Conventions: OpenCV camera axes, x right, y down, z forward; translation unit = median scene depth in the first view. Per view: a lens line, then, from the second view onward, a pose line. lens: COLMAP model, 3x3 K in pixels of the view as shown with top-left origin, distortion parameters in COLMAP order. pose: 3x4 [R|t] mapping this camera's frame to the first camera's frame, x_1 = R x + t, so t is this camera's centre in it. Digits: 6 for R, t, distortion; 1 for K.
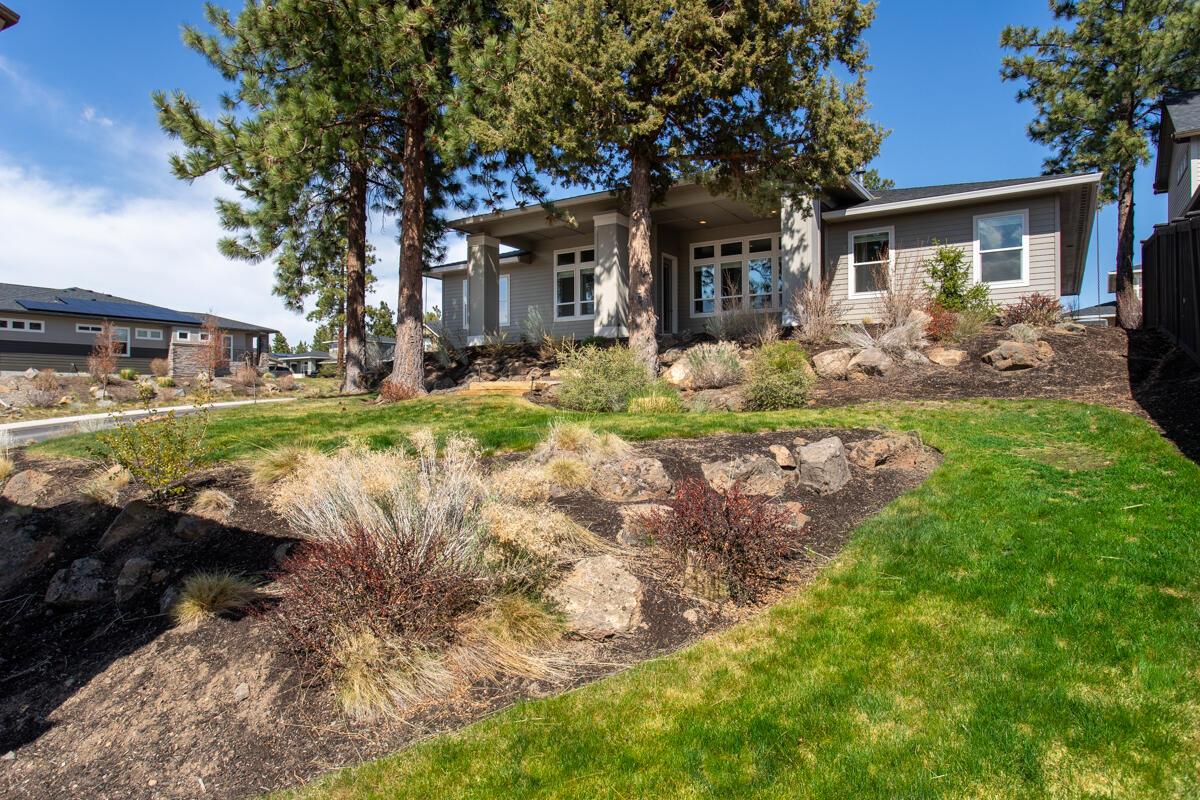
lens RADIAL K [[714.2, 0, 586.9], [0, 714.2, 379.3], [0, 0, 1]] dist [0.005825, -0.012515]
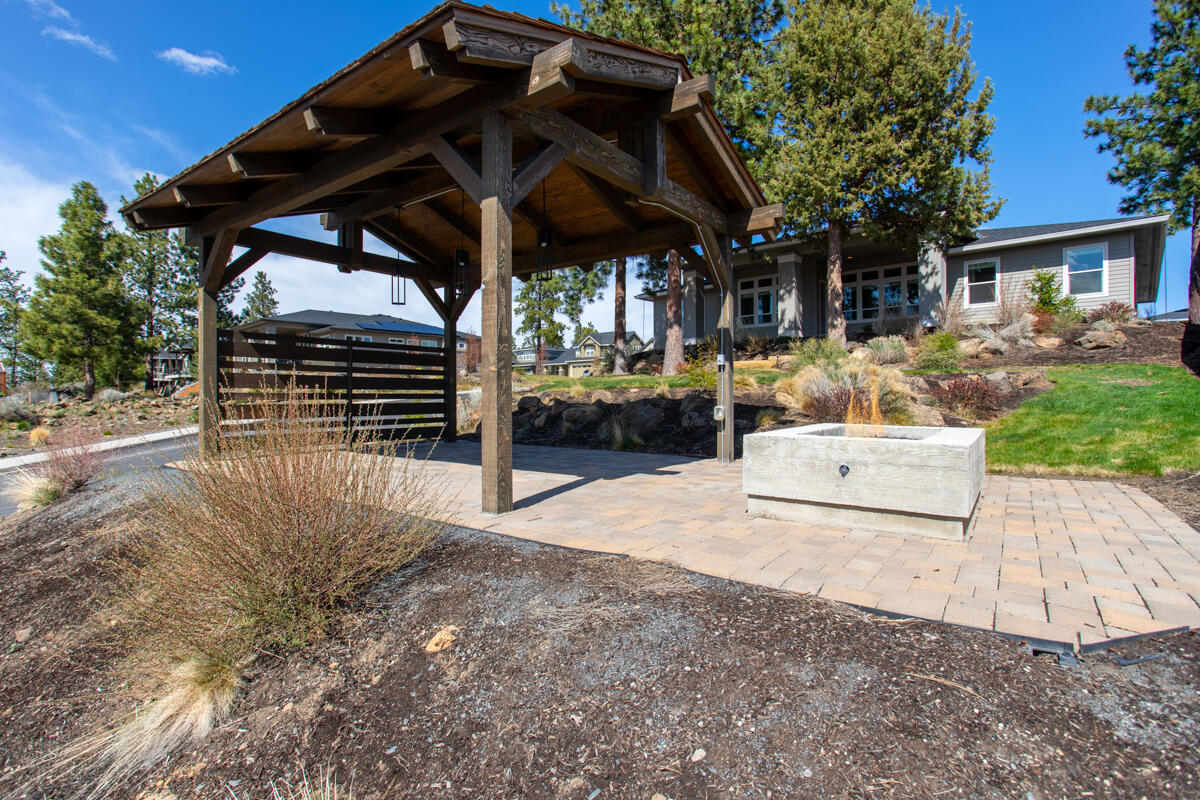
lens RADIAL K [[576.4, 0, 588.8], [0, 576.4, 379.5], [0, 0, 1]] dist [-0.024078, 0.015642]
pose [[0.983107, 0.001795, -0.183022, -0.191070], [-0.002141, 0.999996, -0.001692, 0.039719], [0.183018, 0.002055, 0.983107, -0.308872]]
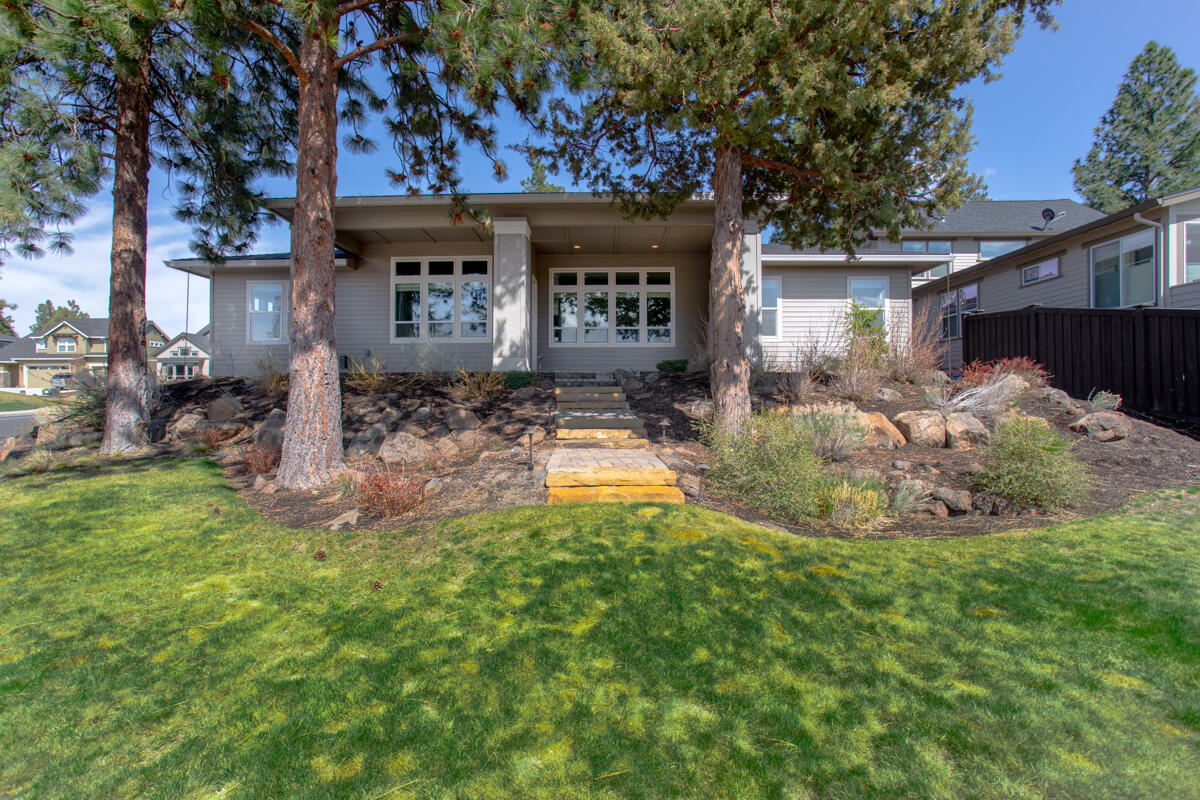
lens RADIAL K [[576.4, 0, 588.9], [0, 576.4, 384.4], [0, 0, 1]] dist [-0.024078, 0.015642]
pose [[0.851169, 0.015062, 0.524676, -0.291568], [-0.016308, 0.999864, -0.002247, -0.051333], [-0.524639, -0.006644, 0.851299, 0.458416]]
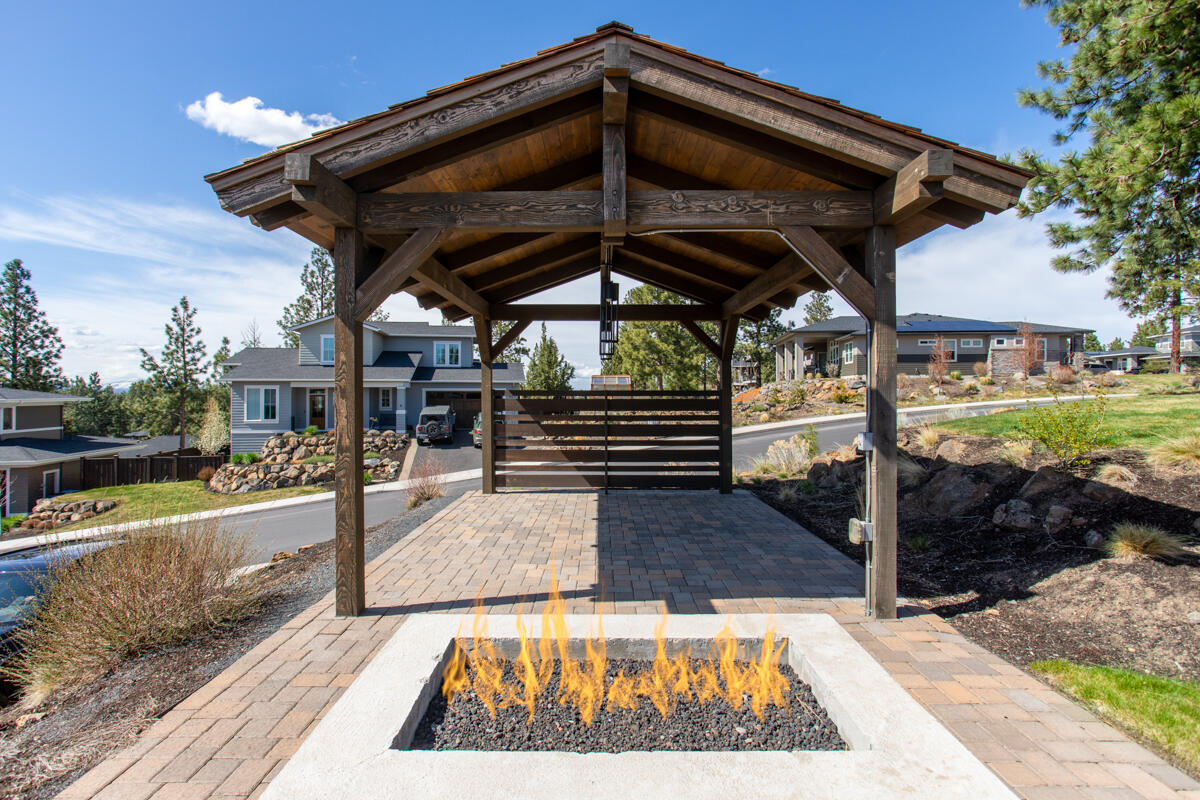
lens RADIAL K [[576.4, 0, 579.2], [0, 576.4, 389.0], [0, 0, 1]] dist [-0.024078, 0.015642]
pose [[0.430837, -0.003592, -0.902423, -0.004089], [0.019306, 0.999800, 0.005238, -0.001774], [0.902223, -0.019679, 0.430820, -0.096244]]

-- -- --

## [Work to complete]
The records above are to be transcribed in full, with images omitted.

## [Result below]
Conventions: OpenCV camera axes, x right, y down, z forward; translation unit = median scene depth in the first view. Per view: a lens line, then, from the second view onward, a pose line. lens: COLMAP model, 3x3 K in pixels of the view as shown with top-left origin, distortion parameters in COLMAP order. pose: 3x4 [R|t] mapping this camera's frame to the first camera's frame, x_1 = R x + t, so t is this camera's centre in it. Digits: 6 for R, t, distortion; 1 for K.
lens RADIAL K [[714.2, 0, 586.9], [0, 714.2, 379.3], [0, 0, 1]] dist [0.005825, -0.012515]
lens RADIAL K [[576.4, 0, 588.8], [0, 576.4, 379.5], [0, 0, 1]] dist [-0.024078, 0.015642]
pose [[0.983107, 0.001795, -0.183022, -0.191070], [-0.002141, 0.999996, -0.001692, 0.039719], [0.183018, 0.002055, 0.983107, -0.308872]]
lens RADIAL K [[576.4, 0, 588.9], [0, 576.4, 384.4], [0, 0, 1]] dist [-0.024078, 0.015642]
pose [[0.851169, 0.015062, 0.524676, -0.291568], [-0.016308, 0.999864, -0.002247, -0.051333], [-0.524639, -0.006644, 0.851299, 0.458416]]
lens RADIAL K [[576.4, 0, 579.2], [0, 576.4, 389.0], [0, 0, 1]] dist [-0.024078, 0.015642]
pose [[0.430837, -0.003592, -0.902423, -0.004089], [0.019306, 0.999800, 0.005238, -0.001774], [0.902223, -0.019679, 0.430820, -0.096244]]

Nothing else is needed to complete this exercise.